If we don’t focus our attention on vulnerable families now — if we don’t encourage our leaders and future president to do the same — we very likely will see increases in the already too costly human price of this national scourge.

The statistics are staggering for this equal-opportunity destroyer. One in four U.S. women will experience domestic violence in her lifetime; one in six will be the victim of an attempted or actual rape; one in 12 will be stalked. Nearly 5.3 million acts of intimate-partner violence occur each year among U.S. women aged 18 and older, resulting in 2 million injuries and nearly 1,300 deaths.

A poor economic prognosis matters in a uniquely grave way to women and children in families where abuse happens.

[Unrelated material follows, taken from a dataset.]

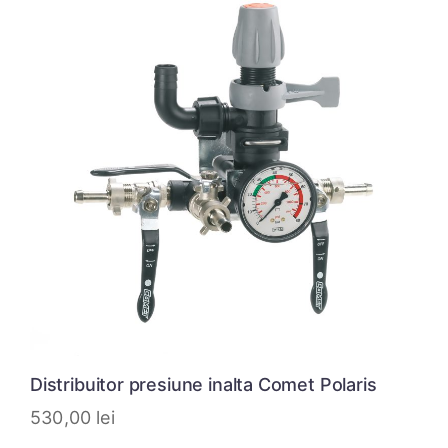
Distribuitor presiune inalta Comet Polaris
530,00
lei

According to a 2004 study by the National Institute of Justice, women whose male partners experienced two or more periods of unemployment over the five-year course of the study were three times more likely to be abused. A spike in cases will be devastating for a system where supply is already not keeping up with demand: According to the 2007 National Census of Domestic Violence Services, 7,707 requests for services went unmet due to shortage of funds and staff in one 24-hour period.

Let’s wake up to what is really going on in families of all races, religions and economic levels behind the closed doors of our apartments and starter homes, mansions and military bases. The recent tragic stabbing death of 29-year-old Sgt. Christina E. Smith was the third off-post domestic violence murder of a Fort Bragg servicewoman in four months. Sgt. Richard Smith, 26, was charged, along with a friend, with first-degree murder and conspiracy to commit murder of his wife. A local police spokesperson responded: “No, gosh, not another one.”

The war matters enormously to our leaders, to our citizens, and to the parents and spouses of soldiers who pay the ultimate sacrifice. But it also matters to families of military women like Christina E. Smith. Families already under strain become another, rarely talked about, casualty.

So we’ve got to keep doing what we know makes a difference, such as running domestic violence prevention programs that model and teach healthy relationships for teens, and we need to maintain partnerships aimed at ensuring full funding of the Violence Against Women Act and Family Violence Prevention and Services Act and appropriate funding of the Victims of Crime Act, or VOCA.

Only two years ago, the Lifetime Women’s Pulse Poll, conducted by Roper Poll, revealed the degree to which domestic violence informed the voting decisions of women and men over 18. Ninety-seven percent felt that the issue of domestic violence and sexual assault against women and girls was important and would impact who they voted for in the election.

Jewish Americans are compassionate and the more we know about an issue, the more we care about an issue. Let’s come together as one voice and let our leaders know that in the best and worst of times we are not going to let domestic violence continue. That we hold them, and ourselves, accountable for making it stop.